Compressing and Decompressing Files Through the Shell
Another file management operation is compression and decompression of files, or the creation, listing, and expansion of file and directory archives. Linux distributions usually include several compression utilities that you can use to create, compress, expand, or list the contents of compressed files and archives. These commands include
bunzip2—Expands a compressed file
bzip2—Compresses or expands files and directories
gunzip—Expands a compressed file
gzip—Compresses or expands files and directories
shar file—Creates a shell archive of files
tar—Creates, expands, or lists the contents of compressed or uncompressed file or directory archives known as tape archives or tarballs
unshar—Reassembles files from the shell archive
uudecode file.uu—Decodes an uuencoded text file to its binary form
uuencode file—Encodes a binary file to text file format for transmission via email
Most of these commands are easy to use. The tar command, however, has a somewhat complex (although capable) set of command-line options and syntax. Even so, you can quickly learn to use tar by remembering a few simple invocations on the command line.
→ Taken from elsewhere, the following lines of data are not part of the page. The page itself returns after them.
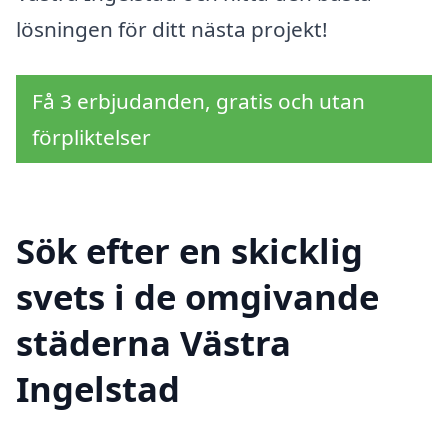
lösningen för ditt nästa projekt!
Få 3 erbjudanden, gratis och utan
förpliktelser
Sök efter en skicklig
svets i de omgivande
städerna Västra
Ingelstad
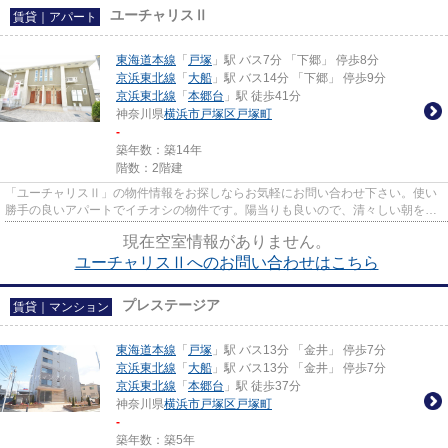
ユーチャリスⅡ
賃貸｜アパート
東海道本線
「
戸塚
」駅 バス7分 「下郷」 停歩8分
京浜東北線
「
大船
」駅 バス14分 「下郷」 停歩9分
京浜東北線
「
本郷台
」駅 徒歩41分
神奈川県
横浜市戸塚区
戸塚町
-
築年数：築14年
階数：2階建
「ユーチャリスⅡ」の物件情報をお探しならお気軽にお問い合わせ下さい。使い
勝手の良いアパートでイチオシの物件です。陽当りも良いので、清々しい朝を迎
えることのできる物件です。魅...
現在空室情報がありません。
ユーチャリスⅡへのお問い合わせはこちら
プレステージア
賃貸｜マンション
東海道本線
「
戸塚
」駅 バス13分 「金井」 停歩7分
京浜東北線
「
大船
」駅 バス13分 「金井」 停歩7分
京浜東北線
「
本郷台
」駅 徒歩37分
神奈川県
横浜市戸塚区
戸塚町
-
築年数：築5年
For example, to create a compressed archive of a directory, use tar’s czf options like this:
$ tar czf dirname.tgz dirname
The result is a compressed archive (a file ending in .tgz) of the specified directory (and all files and directories under it). Add the letter v to the preceding options to view the list of files added during compression and archiving. To list the contents of the compressed archive, substitute the c option with the letter t, like this:
$ tar tzf archive
Of course, if many files are in the archive, a better invocation (to easily read or scroll through the output) is
$ tar tzf archive | less
To expand the contents of a compressed archive, use tar’s zxf options, like so:
$ tar zxf archive
tar decompresses the specified archive and extracts the contents in the current directory.